Taipei, September 27, 2017–The Committee to Protect Journalists calls on Chinese authorities to immediately release journalist Ding Lingjie from state custody. Ding, an editor for the human rights news website Minsheng Guancha (Civil Rights & Livelihood Watch), disappeared from her relative’s apartment in city of Zibo in the eastern Shandong province on September 22, according to Radio Free Asia and Epoch Times.
The journalist was alone in the apartment that night, according to media reports. CPJ was unable to independently confirm the circumstances under which Ding disappeared or when she disappeared.
When Ding’s relative returned to the apartment on the evening of September 23, she was not there, and her computer, clothes, and other belongings were also missing, according to the Chinese human rights group Weiquanwan. According to media reports, Ding’s phone was offline when her relatives tried to call.
When Ding’s family called the local police station to report her missing, a police officer told the family that the Shijingshan branch of the Beijing municipal police detained the journalist, according to Xu Qin, an independent human rights researcher who started “Ding Lingjei Watch,” a microblog discussion group on WeChat to attract public awareness of Ding’s disappearance.
CPJ was unable to determine when Ding’s relatives called to report her missing or where Ding is currently located.
“Chinese authorities should immediately release Ding Lingjie, and allow her to continue her work as a journalist,” said Steven Butler, CPJ’s Asia program coordinator, from Washington D.C. “It is not acceptable for a journalist to be hidden away, incommunicado, let alone one who has not been publicly charged with any crime.”
When CPJ called the Zichuan police station in Zibo, the officer who picked up the phone immediately hung up once she heard CPJ’s name.

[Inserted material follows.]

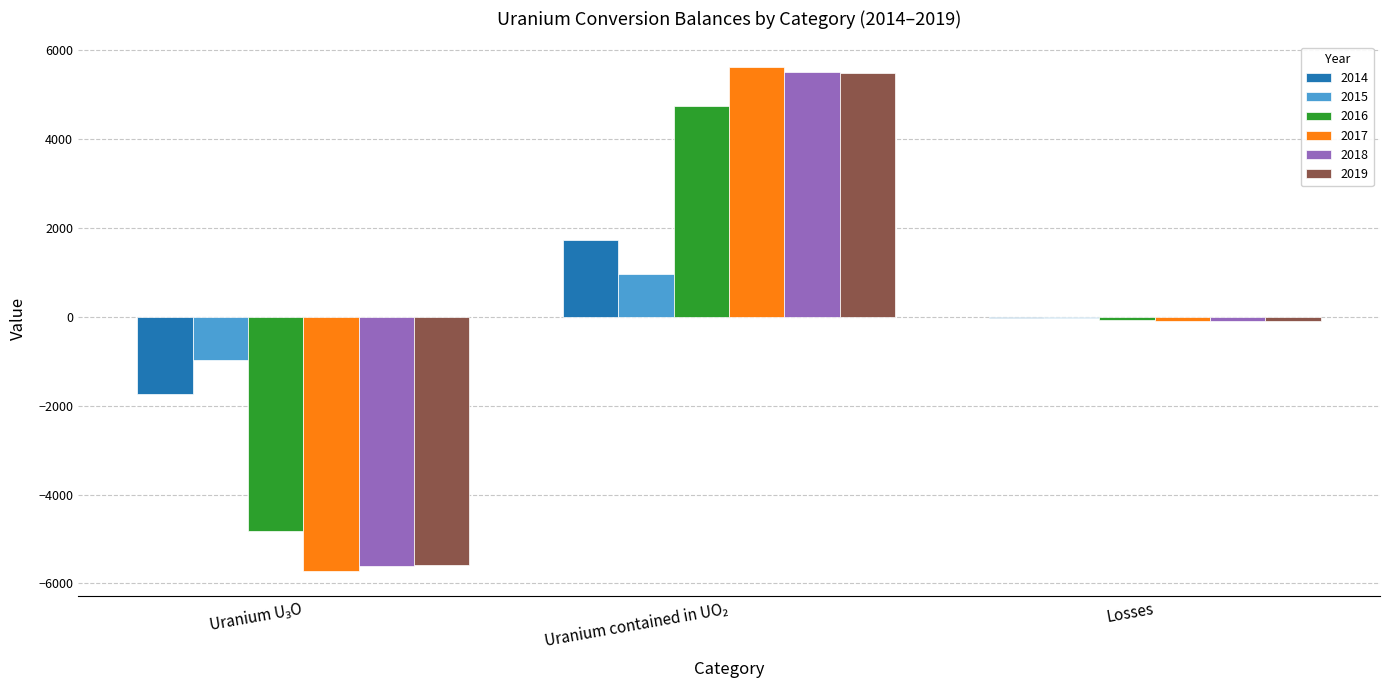

What are all the series names shown in the legend?

2014, 2015, 2016, 2017, 2018, 2019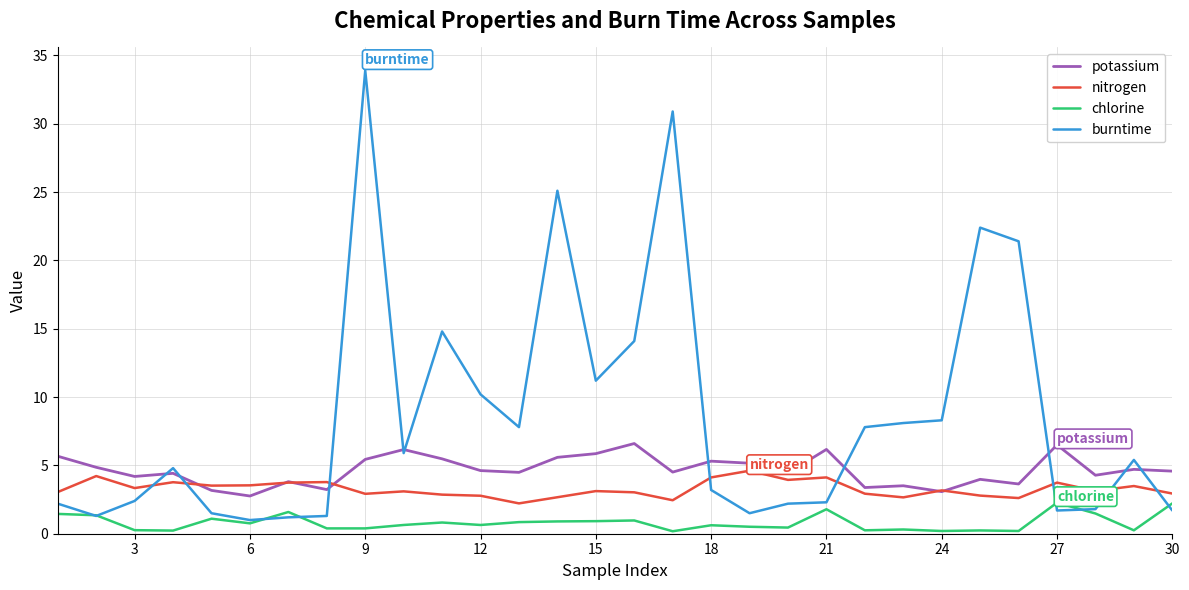

Which series has the largest total across all categories?

burntime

CPJ called the Beijing Municipal Public Security Bureau Shijingshan Branch for comment, and the police officer who picked up the call also hung up after learning the caller’s identity.
Chinese police have detained Ding several times in the past, according to a post on Ding’s personal blog, which is hosted on the website Fangminzhisheng (Petitioner’s Voice). In 2014, authorities charged the journalist with “picking quarrels and provoking trouble” after she wrote about how authorities handle people who petition government officials, according to a Radio Free Asia article. Authorities released Ding on bail after detaining her for 33 days, according to the same article. CPJ was unable to determine if the charges in this case were dropped.
The Chinese journalist Liu Feiyue founded Minsheng Guancha in 2006. The website states that it focuses on “the lives of the underclass,” and covers topics including political protests, detention of activists and writers, police abuse, and other human rights violations.
Authorities arrested Liu on November 16, 2016, and charged him with “subversion of state power” and “leaking state secrets,” CPJ documented. Liu remains in jail, according to CPJ’s prison census.
CPJ was unable to determine how long Ding has worked at Minsheng Guancha.
China has launched a broad crackdown on free expression in advance of the Communist Party congress scheduled for October 18, including most recently disruption of the encrypted messaging service WhatsApp, according to news reports. China is one of the world’s second worst world’s worst jailers of journalists, with 38 journalists in jail on December 1, 2016, according to CPJ research.